What needs to be done: If a line includes "manera", copy it out of the entries.
• • •
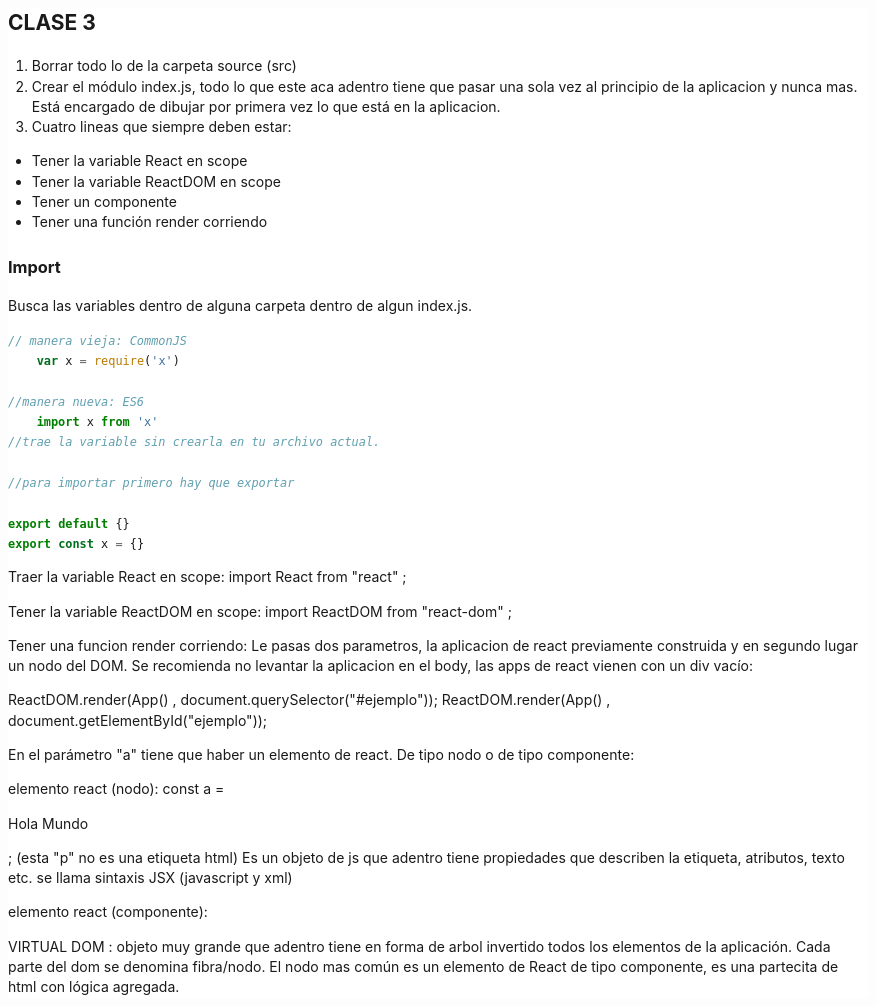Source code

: ## CLASE 3

1) Borrar todo lo de la carpeta source (src)
2) Crear el módulo index.js, todo lo que este aca adentro tiene que pasar una sola vez al principio de la aplicacion y nunca mas. Está encargado de dibujar por primera vez lo que está en la aplicacion.
3) Cuatro lineas que siempre deben estar:
- Tener la variable React en scope
- Tener la variable ReactDOM en scope
- Tener un componente
- Tener una función render corriendo

### Import

Busca las variables dentro de alguna carpeta dentro de algun index.js.

```js
// manera vieja: CommonJS
	var x = require('x')

//manera nueva: ES6
	import x from 'x'
//trae la variable sin crearla en tu archivo actual.

//para importar primero hay que exportar

export default {}
export const x = {}
```
Traer la variable React en scope:
	import React from "react" ;

Tener la variable ReactDOM en scope:
	import ReactDOM from "react-dom" ;

Tener una funcion render corriendo: Le pasas dos parametros, la aplicacion de react previamente construida y en segundo lugar un nodo del DOM. Se recomienda no levantar la aplicacion en el body, las apps de react vienen con un div vacío:

ReactDOM.render(App() , document.querySelector("#ejemplo"));
ReactDOM.render(App() , document.getElementById("ejemplo"));

En el parámetro "a" tiene que haber un elemento de react. De tipo nodo o de tipo componente:

elemento react (nodo):
const a = <p>Hola Mundo</p>;
(esta "p" no es una etiqueta html)
Es un objeto de js que adentro tiene propiedades que describen la etiqueta, atributos, texto etc.
se llama sintaxis JSX (javascript y xml)


elemento react (componente):
 

VIRTUAL DOM : objeto muy grande que adentro tiene en forma de arbol invertido todos los elementos de la aplicación. Cada parte del dom se denomina fibra/nodo.
El nodo mas común es un elemento de React de tipo componente, es una partecita de html con lógica agregada.
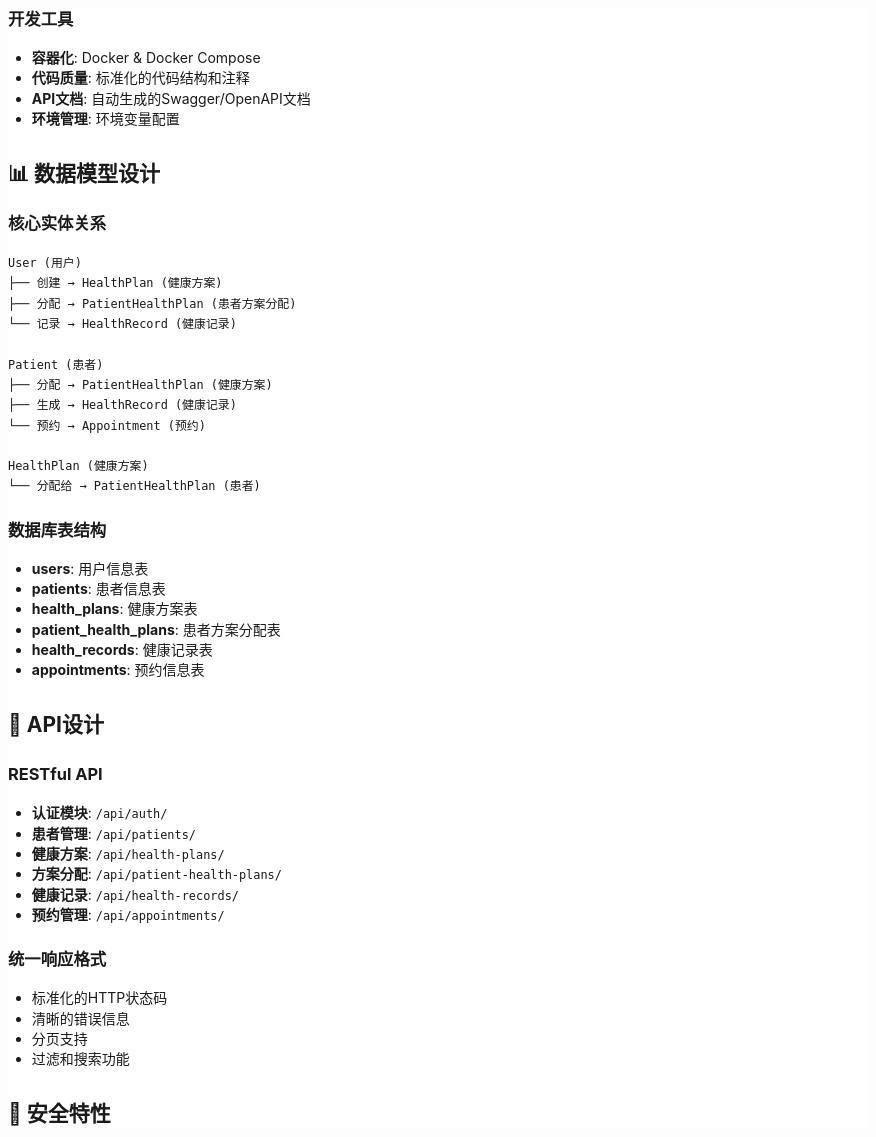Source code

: ### 开发工具
- **容器化**: Docker & Docker Compose
- **代码质量**: 标准化的代码结构和注释
- **API文档**: 自动生成的Swagger/OpenAPI文档
- **环境管理**: 环境变量配置

## 📊 数据模型设计

### 核心实体关系
```
User (用户)
├── 创建 → HealthPlan (健康方案)
├── 分配 → PatientHealthPlan (患者方案分配)
└── 记录 → HealthRecord (健康记录)

Patient (患者)
├── 分配 → PatientHealthPlan (健康方案)
├── 生成 → HealthRecord (健康记录)
└── 预约 → Appointment (预约)

HealthPlan (健康方案)
└── 分配给 → PatientHealthPlan (患者)
```

### 数据库表结构
- **users**: 用户信息表
- **patients**: 患者信息表
- **health_plans**: 健康方案表
- **patient_health_plans**: 患者方案分配表
- **health_records**: 健康记录表
- **appointments**: 预约信息表

## 🚀 API设计

### RESTful API
- **认证模块**: `/api/auth/`
- **患者管理**: `/api/patients/`
- **健康方案**: `/api/health-plans/`
- **方案分配**: `/api/patient-health-plans/`
- **健康记录**: `/api/health-records/`
- **预约管理**: `/api/appointments/`

### 统一响应格式
- 标准化的HTTP状态码
- 清晰的错误信息
- 分页支持
- 过滤和搜索功能

## 🔐 安全特性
• • •
Solution to this problem:
// manera vieja: CommonJS
//manera nueva: ES6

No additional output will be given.